TASKS TO COMPLETE:
A: According to the dispatch on conditions in China during January 1930, why did Nanking's air of strength and stability during the month prove misleading? Answer in one to three sentences.
B: Supply the next part of the dispatch on conditions in China during January 1930, continuing from its final sentence.

QUOTED PASSAGE:
893.00 P.R./29

The Minister in China ( Johnson ) to the Secretary of State

[Extract]
No. 38

Sir: In accordance with the Department’s instruction No. 78, of October 9, 1925,2 I have the honor to submit the following summary, with index, of events and conditions in China during January, 1930:

The suppression of the Kuominchun revolt in November last, followed by the success of the Central Government in December in preventing the threatened establishment of an independent régime in Canton and in holding in check the T’ang Sheng-chih and Shih Yu-san revolts, enabled Nanking to enter and (since January was a relatively quiet month) to pass through the period under review with a somewhat misleading air of strength and stability. Not far below the surface simmered customary possibilities for future trouble as evidenced, for example, by the fact that the menace to Canton presented by the insurgents of Kwangsi remained in existence and that Shih Yu-san, although officially pardoned for the mutiny of his troops at Pukow and therefore supposedly restored to a position of trust, continued to be a refractory element astride the Tientsin-Pukow railroad. The Kuominchun, also, although quiescent, was potentially rebellious.

Stored data:
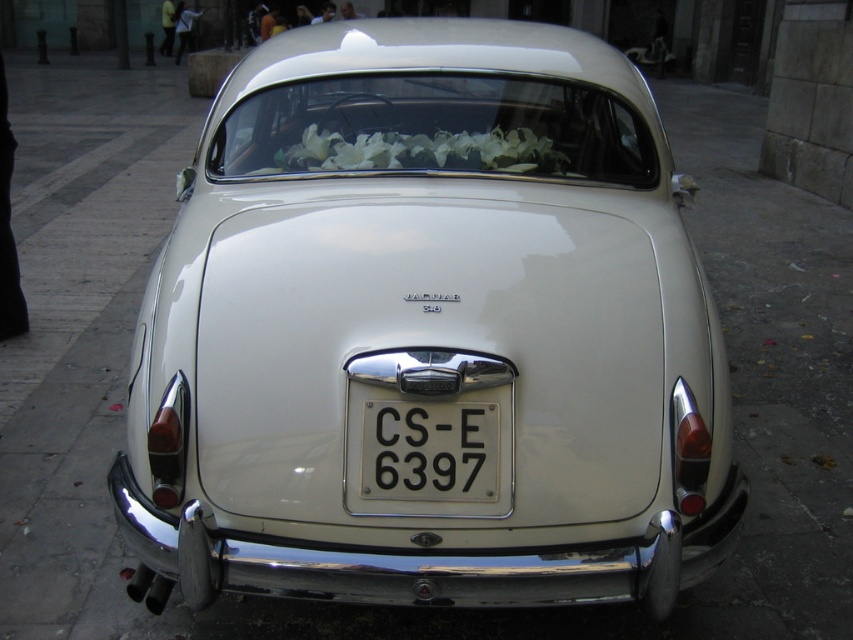
Question: Estimate the real-world distances between objects in this image. Which object is closer to the satin white car at center?

Choices:
 (A) white floral garland at center
 (B) black metal license plate at center

Answer: (B)

Question: Is satin white car at center behind white floral garland at center?

Choices:
 (A) no
 (B) yes

Answer: (A)

Question: Is satin white car at center positioned before black metal license plate at center?

Choices:
 (A) no
 (B) yes

Answer: (B)

Question: Which object is the farthest from the white floral garland at center?

Choices:
 (A) black metal license plate at center
 (B) satin white car at center

Answer: (A)

Question: Where is satin white car at center located in relation to white floral garland at center in the image?

Choices:
 (A) left
 (B) right

Answer: (B)

Question: Which object appears farthest from the camera in this image?

Choices:
 (A) satin white car at center
 (B) white floral garland at center

Answer: (B)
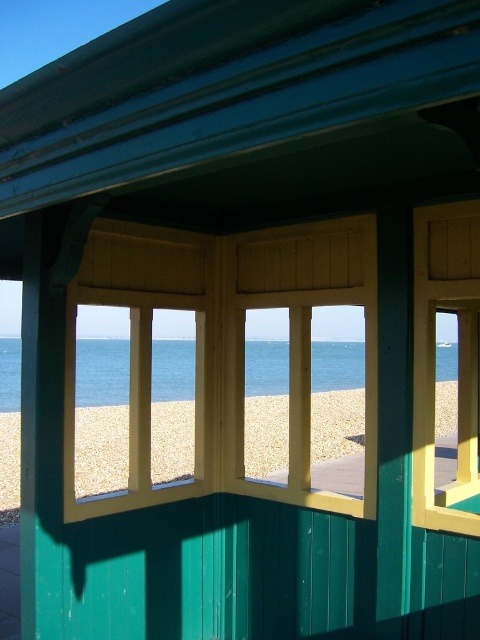
You are standing on the pebble beach in front of the green beach hut. You notice the smooth sand at lower center and the blue water at center. Which of these two areas is closer to the horizon line?

The blue water at center is closer to the horizon line because it is taller than the smooth sand at lower center, meaning it extends further towards the horizon.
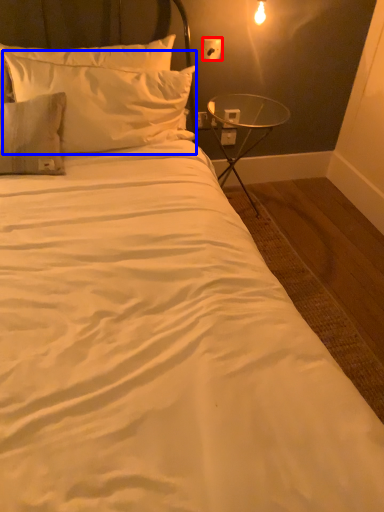
Question: Among these objects, which one is nearest to the camera, electric outlet (highlighted by a red box) or pillow (highlighted by a blue box)?

Choices:
 (A) electric outlet
 (B) pillow

Answer: (B)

ANSWERS FOR THE EXERCISE:
A: Not far below the surface, the customary possibilities for future trouble persisted. The Kwangsi insurgents remained a menace to Canton, and Shih Yu-san, though officially pardoned for the mutiny of his troops at Pukow, continued to be a refractory element astride the Tientsin-Pukow railroad. The Kuominchun, although quiescent, was also potentially rebellious.

B:
Marshal Yen Hsi-shan’s gradual and non-spectacular assumption of independent control over the territory north of the Yellow River (other than Manchuria) was the most important single element making for uncertainty in the politico-military situation. In controlling the revenues and the civil and military appointments of that area his power presumably was exercised in his capacity of Vice Commander-in-Chief of the land, sea, and air forces of the National Government, whereby the fiction of authority centralized at Nanking was maintained. [Page 2] However, were he to establish himself at Peiping, as it was rumored in January that he was about to do, the act in its moral effect and in point of fact would be a long step toward an open break between the North and the South. Rumors too numerous to be disregarded were current in January that General Chiang Kai-shek desired to combat Yen’s influence by entering into friendly relations with Marshal Feng Yu-hsiang, General Chiang’s recent chief antagonist. Although no inconvenient questions of principle would interfere, such a development from a physical point of view was complicated by the fact that Yen practically held Feng in detention near Taiyuanfu.

The total of the forces under arms in China, not including irregulars, was estimated by the Military Attaché to be 2,050,700 men, at the end of the month, grouped roughly as follows:

Nationalist forces 406,000
Chiang Kai-shek, Commander-in-Chief
Yen Hsi-shan, Vice Commander-in-Chief
Newly organized troops under the Central Government 205,500
Provincial Garrison forces 30,600
(These units are not included among the Central Government troops because they are used primarily as forces for bandit suppression.)
First Group of Armies 144,000
(Old Chiang Kai-shek divisions)
Total Government troops, including Provincial Garrison forces, and the First Group of Armies 786,100
Second Group of Armies 249,000
(Feng Yu-hsiang troops)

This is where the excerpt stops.